At a dialogue last Thursday on the proposed changes to the elected presidency, a man in his mid-60s who gave his name as Mr Ng said he was hesitant about the idea to reserve elections for minority races.
If presidential candidates are not of a voter's race, they might feel indifferent to the outcome, and not bother to vote properly, he suggested at the session held in Mandarin.
He continued: "If there are two Malay candidates, and we don't know them very well... what if people would rather spoil their votes?"
A quick show of hands showed, however, that no one in the audience was willing to throw away his vote in this manner.
But the man's query reflects one particular concern that was also raised by observers about the Constitutional Commission's proposal to reserve a presidential election for a particular race if there has been no president from that race for five terms in a row.
The idea of a reserved election was born out of a concern to ensure minorities are not - and do not feel - shut out of the highest office in the land.
The commission added its proposal has a "natural sunset", saying: "If free and unregulated elections produce presidents from a varied distribution of ethnicities, the requirement of a reserved election will never be triggered."
But might people, knowing that elections may be reserved periodically for particular races, change their voting behaviour?
In particular, might voters then take into consideration the race of candidates more than they otherwise would?
Institute of Policy Studies deputy director Gillian Koh and Singapore Management University law don Eugene Tan think there could be a risk, if it is not guarded against.
Says Dr Tan: "The practice of having a reserved election could very well result in voters exhibiting a stronger tendency to vote along racial lines during an open election."
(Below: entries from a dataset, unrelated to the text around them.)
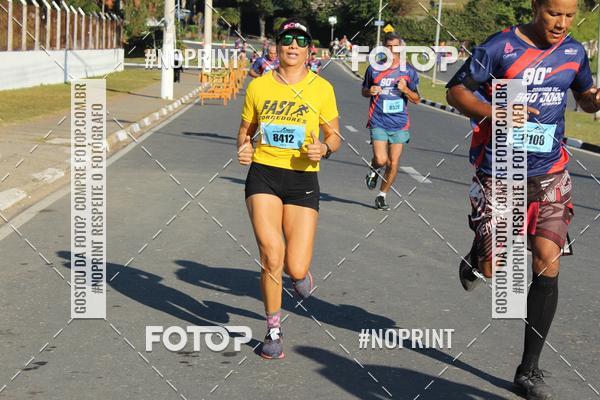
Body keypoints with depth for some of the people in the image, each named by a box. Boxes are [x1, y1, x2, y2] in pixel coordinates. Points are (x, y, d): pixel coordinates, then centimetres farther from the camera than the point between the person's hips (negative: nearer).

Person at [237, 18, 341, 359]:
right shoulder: (258, 86, 4)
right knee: (272, 255, -15)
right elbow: (246, 129, 17)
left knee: (296, 269, -8)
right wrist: (243, 147, -5)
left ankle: (301, 271, 34)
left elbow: (335, 136, 7)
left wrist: (324, 148, -15)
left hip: (302, 179, 0)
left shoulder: (322, 88, 0)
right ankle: (274, 331, 5)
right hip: (263, 176, 1)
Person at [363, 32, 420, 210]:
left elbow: (416, 99, 8)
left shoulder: (409, 71, 2)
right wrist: (370, 91, -6)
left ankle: (382, 196, 20)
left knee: (393, 163, 1)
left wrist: (406, 90, -13)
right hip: (378, 122, -1)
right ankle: (373, 171, 21)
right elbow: (364, 91, 17)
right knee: (381, 160, -15)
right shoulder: (373, 69, 3)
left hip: (399, 123, 1)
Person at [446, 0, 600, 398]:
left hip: (549, 174, 3)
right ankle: (478, 253, 41)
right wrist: (495, 112, -23)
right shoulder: (500, 47, -12)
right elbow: (456, 89, -5)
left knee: (548, 261, -10)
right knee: (492, 270, -1)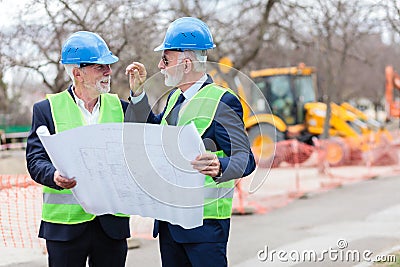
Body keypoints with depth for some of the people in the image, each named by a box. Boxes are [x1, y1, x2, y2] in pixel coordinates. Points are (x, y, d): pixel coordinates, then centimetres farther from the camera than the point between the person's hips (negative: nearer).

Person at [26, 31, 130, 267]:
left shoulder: (120, 107, 11)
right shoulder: (47, 109, 2)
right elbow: (36, 159, -4)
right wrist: (54, 176, -25)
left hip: (112, 221, 3)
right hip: (65, 223, -2)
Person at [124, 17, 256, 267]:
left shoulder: (222, 101, -13)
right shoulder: (175, 97, 14)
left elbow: (245, 158, -20)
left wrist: (219, 167, -42)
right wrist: (138, 92, 12)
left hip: (205, 222, -8)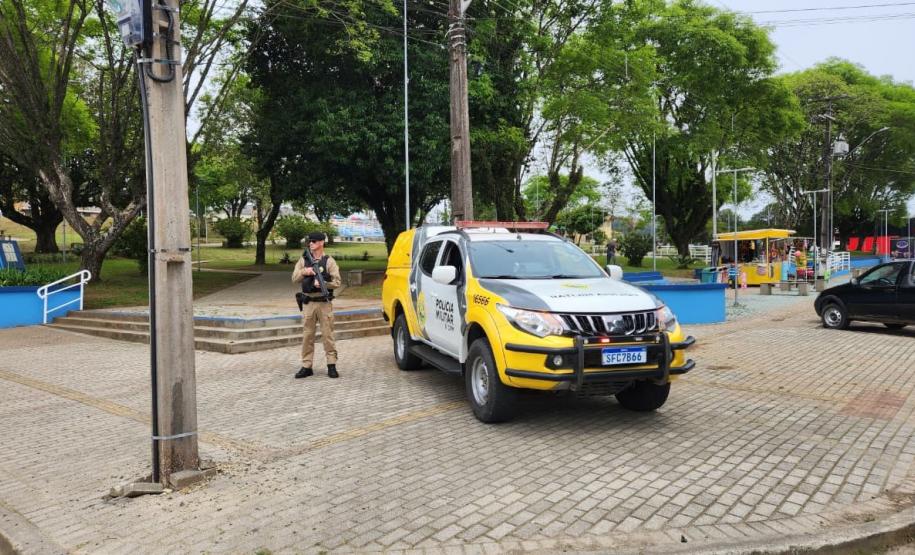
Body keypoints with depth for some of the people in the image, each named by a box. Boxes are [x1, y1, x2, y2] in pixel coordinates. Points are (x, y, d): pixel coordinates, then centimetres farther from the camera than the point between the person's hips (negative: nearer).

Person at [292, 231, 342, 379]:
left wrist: (323, 284, -20)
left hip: (324, 303, -3)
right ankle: (306, 366, 12)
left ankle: (331, 365, 5)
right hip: (308, 303, 3)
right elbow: (294, 278, 4)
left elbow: (337, 282, -4)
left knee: (327, 334, -1)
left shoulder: (329, 261, 1)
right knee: (307, 335, 5)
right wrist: (304, 272, -15)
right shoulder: (303, 260, 11)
Take for instance, an open election pitting a Chinese candidate against a minority-race candidate.
What the analysts' argument suggests is that in such an election, a Chinese Singaporean might choose to vote for the candidate of his own race since other races have their turn at the presidency in a reserved election.
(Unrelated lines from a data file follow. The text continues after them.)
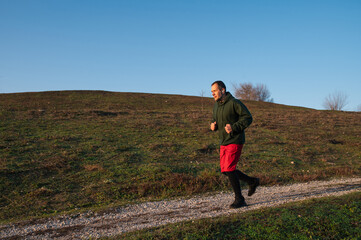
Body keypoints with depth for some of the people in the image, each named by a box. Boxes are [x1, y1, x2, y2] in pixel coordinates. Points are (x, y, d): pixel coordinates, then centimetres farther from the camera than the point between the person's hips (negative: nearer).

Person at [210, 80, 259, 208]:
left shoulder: (234, 103, -13)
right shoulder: (216, 105, 10)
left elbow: (248, 117, -12)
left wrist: (234, 127, -22)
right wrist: (213, 125, -1)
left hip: (235, 141, -8)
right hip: (223, 142, 8)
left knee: (229, 169, -14)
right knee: (225, 170, 10)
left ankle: (239, 199, 1)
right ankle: (252, 181, 28)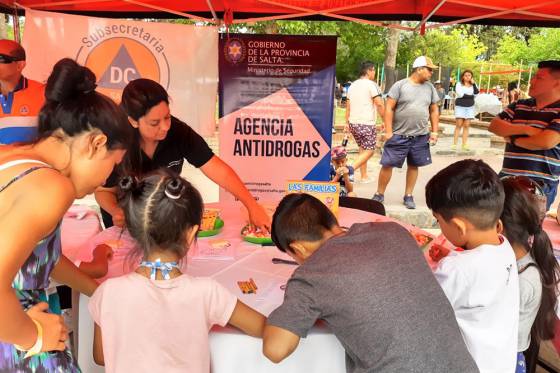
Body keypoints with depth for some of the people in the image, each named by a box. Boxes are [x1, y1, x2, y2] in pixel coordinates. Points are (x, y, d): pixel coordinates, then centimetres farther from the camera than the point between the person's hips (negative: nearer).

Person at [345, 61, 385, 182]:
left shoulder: (352, 85, 13)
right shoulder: (371, 85, -9)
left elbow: (348, 106, 15)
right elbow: (379, 104, -15)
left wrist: (347, 123, 19)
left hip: (353, 123, 8)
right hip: (367, 124, -8)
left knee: (362, 149, 17)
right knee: (369, 151, -1)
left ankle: (364, 176, 19)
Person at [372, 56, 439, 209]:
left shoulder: (430, 88, 8)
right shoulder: (400, 85, -6)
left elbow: (434, 111, 15)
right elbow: (389, 108, -7)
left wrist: (434, 132, 7)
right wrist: (388, 132, -12)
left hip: (420, 136, 4)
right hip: (398, 135, -4)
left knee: (413, 166, 9)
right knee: (387, 164, -2)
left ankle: (408, 196, 21)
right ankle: (379, 194, 12)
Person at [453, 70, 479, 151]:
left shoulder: (473, 84, 12)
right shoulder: (459, 84, 0)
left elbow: (476, 93, -5)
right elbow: (460, 94, -14)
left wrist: (473, 84, -11)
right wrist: (470, 95, -6)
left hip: (470, 107, 4)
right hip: (460, 106, -3)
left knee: (466, 126, 2)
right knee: (459, 125, -8)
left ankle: (464, 144, 3)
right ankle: (454, 144, -7)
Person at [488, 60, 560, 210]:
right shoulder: (519, 106, 11)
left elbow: (546, 142, -20)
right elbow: (494, 126, 1)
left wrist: (513, 139, -5)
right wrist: (526, 129, -13)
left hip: (540, 185, -6)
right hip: (507, 179, 6)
What could also be of concern is that minority candidates might not even come forward to contest when an open election is held. They would, instead, wait for a reserved election where they stand a higher chance as they are not competing against someone who is Chinese.
If this then results in open elections becoming the domain of candidates who are Chinese, minority voters could become disillusioned. But as voting is compulsory in Singapore, they could cast their vote arbitrarily without care or consideration for the attributes and merits of the candidates.
However, other observers say that this is an extreme and pessimistic reading of proposals that are designed to ensure minority representation. There are two broad reasons for thinking this way.
One is that race already plays a part in the way people vote.
Two, the system is likely to be designed in such a way that reserved elections will be held only if needed, and will not be a regular routine.
Observers and MPs such as Pasir Ris-Punggol GRC's Sun Xueling, say that the feedback they have received so far gives them hope.
Says Ms Sun: "The Chinese community prides itself on a spirit of fairness and inclusivity. Based on the people I have spoken with, they support the need for a mechanism that safeguards the interests of the minorities."
Sociologist Tan Ern Ser says Singapore can have a system that presumes race neutrality. But that means ignoring the reality of race as an issue, and hoping that the race factor will somehow decline in significance.
"That could have disastrous consequences because we cannot simply sweep it under the carpet," he says.
The better option is to recognise the significance of race and "do all we can to level the playing field" - as the minority provision attempts to do.
While this may reinforce racial identity and differences, at least in the short term, this is not necessarily harmful, he argues.
"What is harmful is racial inequality, not racial diversity. By not levelling the playing field, we are perpetuating racial inequality."
Institute of Policy Studies senior research fellow Mathew Mathews, who specialises in race issues, is also more optimistic. He says that restricted elections will be the exception and not the rule - exercised when years have passed without a minority president.
"People might view that particular election differently, but hopefully they can see the bigger picture of wanting to have a presidency which is served by presidents of different races," says Dr Mathews.